While urban gay India found its momentum thanks to the push of NGOs, gay groups and the Internet, it is for a poorer India, where exploitation levels are high, that the repeal of Section 377 assumes heightened importance.
Twenty-five-year-old Sonal Sharma works as a research assistant at the Ambedkar University in Delhi. His mother works as a domestic help and his father is employed as a money collector in a local bazaar. Revealing his sexual orientation to his mother took a bit of explaining. “I didn’t tell my mother I was gay, she wouldn’t understand,” he says. “So I told her I was attracted to men and that I wouldn’t get married. I don’t plan to tell my father.” Sharma says that the law makes it difficult for gay men to report rape. “If I got raped, I can’t tell the police because I will be considered a criminal,” he says.
With Congress President Sonia Gandhi and Vice-President Rahul Gandhi openly rooting for gay rights after the Supreme Court judgment, the Government threw its might behind the call for taking a more liberal view, with Law Minister Kapil Sibal asserting the State would do all it can even if it means changing the law. BJP chief Rajnath Singh, however, voiced support for the judgment upholding Section 377. “We believe that homosexuality is an unnatural act. We cannot support it,” he said. There are many in BJP who do not agree with Singh. “Such regressive views do not cut ice with the youth,” says a senior party leader. BJP’s prime ministerial candidate Narendra Modi has maintained an uneasy silence on the issue.
Criminalising LGBTs now, after so much has been achieved, will roll back the gains the movement registered, activists fear. “There’s been a lot of awareness and support from the police which has reduced exploitation and blackmail but that is now being threatened by the recent Supreme Court judgment,” says Bindumadhav Khire, 46, president of Samapathik Trust in Pune, which works to create greater awareness about the LGBT community. Khire, a former software engineer, has written seven books on homosexuality. “Most men my age live dual lives because they’ve been married by force,” he says. One of Khire’s greatest areas of concern is rural India where gays and lesbians are forced into heterosexual marriages. “If the law moves in the right direction, society will also accept people with different sexual orientations,” he says. Professors
Anjali Monteiro and K.P. Jaysankar, dean and chairperson of the School of Media and Cultural Studies at Tata Institute of Social Sciences respectively, believe the excuses mounted for the defence of Section 377 are meaningless. Both paedophilia and child abuse happen across genders and largely involve heterosexual sex. Further, other laws and sections in the IPC exist to address molestation and rape, making Section 377 redundant. “Who decides what’s unnatural anyway?” says Jaysankar.

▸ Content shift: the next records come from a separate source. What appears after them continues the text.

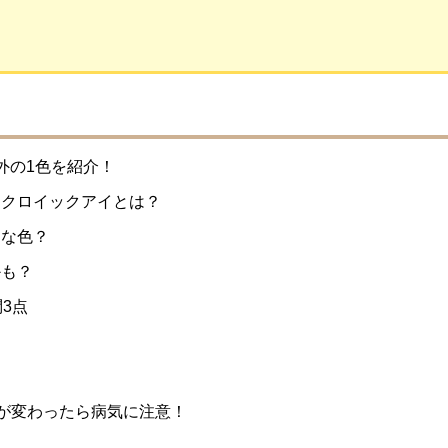
外の1色を紹介！
イクロイックアイとは？
んな色？
かも？
3点
が変わったら病気に注意！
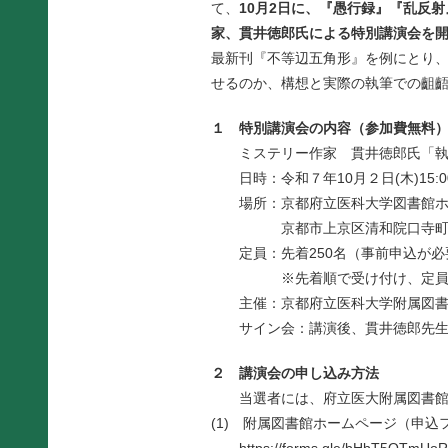
て、
1
0
月2日に、『愚行録』『乱反
家、貫井徳郎氏による特別講演会を
最新刊『不等辺五角形』を例にとり
せるのか、構想と実際の執筆での齟
１ 特別講演会の内容（参加費無料
ミステリー作家 貫井徳郎氏「執
日時：令和７年10月２日(木)15:00～
場所：京都府立医科大学図書館ホ
京都市上京区清和院口寺町東入
定員：先着250名（事前申込が必
※先着順で受け付け、定員に達
主催：京都府立医科大学附属図書
サイン会：講演後、貫井徳郎先生の
２ 講演会の申し込み方法
当選者には、府立医大附属図書館
(1) 附属図書館ホームページ（申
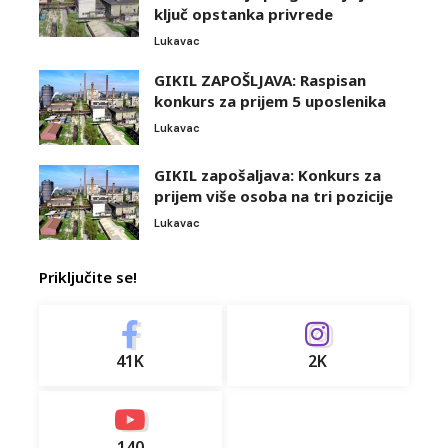
ključ opstanka privrede
Lukavac
GIKIL ZAPOŠLJAVA: Raspisan
konkurs za prijem 5 uposlenika
Lukavac
GIKIL zapošaljava: Konkurs za
prijem više osoba na tri pozicije
Lukavac
Priključite se!
41K
2K
140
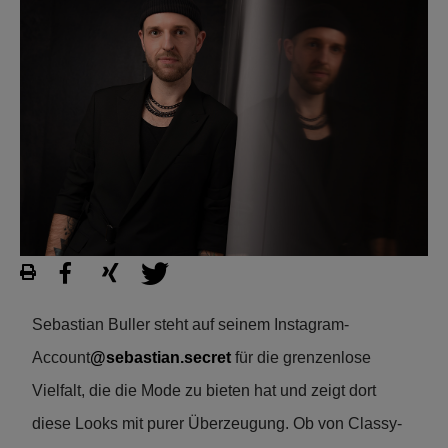
Sebastian Buller steht auf seinem Instagram-
Account
@sebastian.secret
für die grenzenlose
Vielfalt, die die Mode zu bieten hat und zeigt dort
diese Looks mit purer Überzeugung. Ob von Classy-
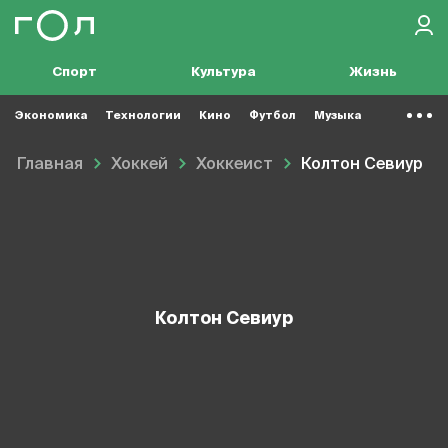
Спорт
Культура
Жизнь
Экономика
Технологии
Кино
Футбол
Музыка
Главная
Хоккей
Хоккеист
Колтон Севиур
Колтон Севиур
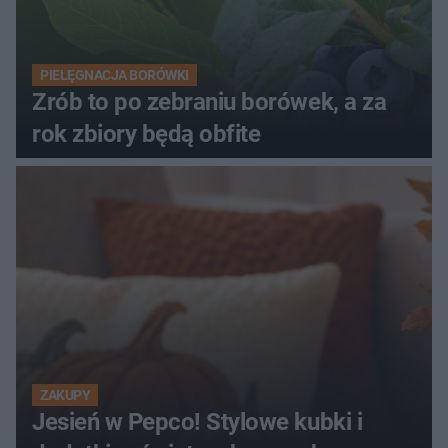
PIELĘGNACJA BORÓWKI
Zrób to po zebraniu borówek, a za
rok zbiory będą obfite
ZAKUPY
Jesień w Pepco! Stylowe kubki i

A substantial onus for acceptance, says Aditya Advani, a 50-year-old landscape architect who lives with his partner Michael Tarr and their twins born of surrogacy in New Delhi’s Defence Colony, lies with gay people themselves. “The justices behind the verdict didn’t know any gay people. That’s something that can only be changed by more of us coming out,” says Advani. “At the end of the day, gay couples lead very ordinary, boring lives like anyone else. We fall in love, settle down, become parents, hold jobs, integrate with society and do normal, boring things. There is nothing extraordinary about us. All we want to do is lead these boring, ordinary lives,” he says.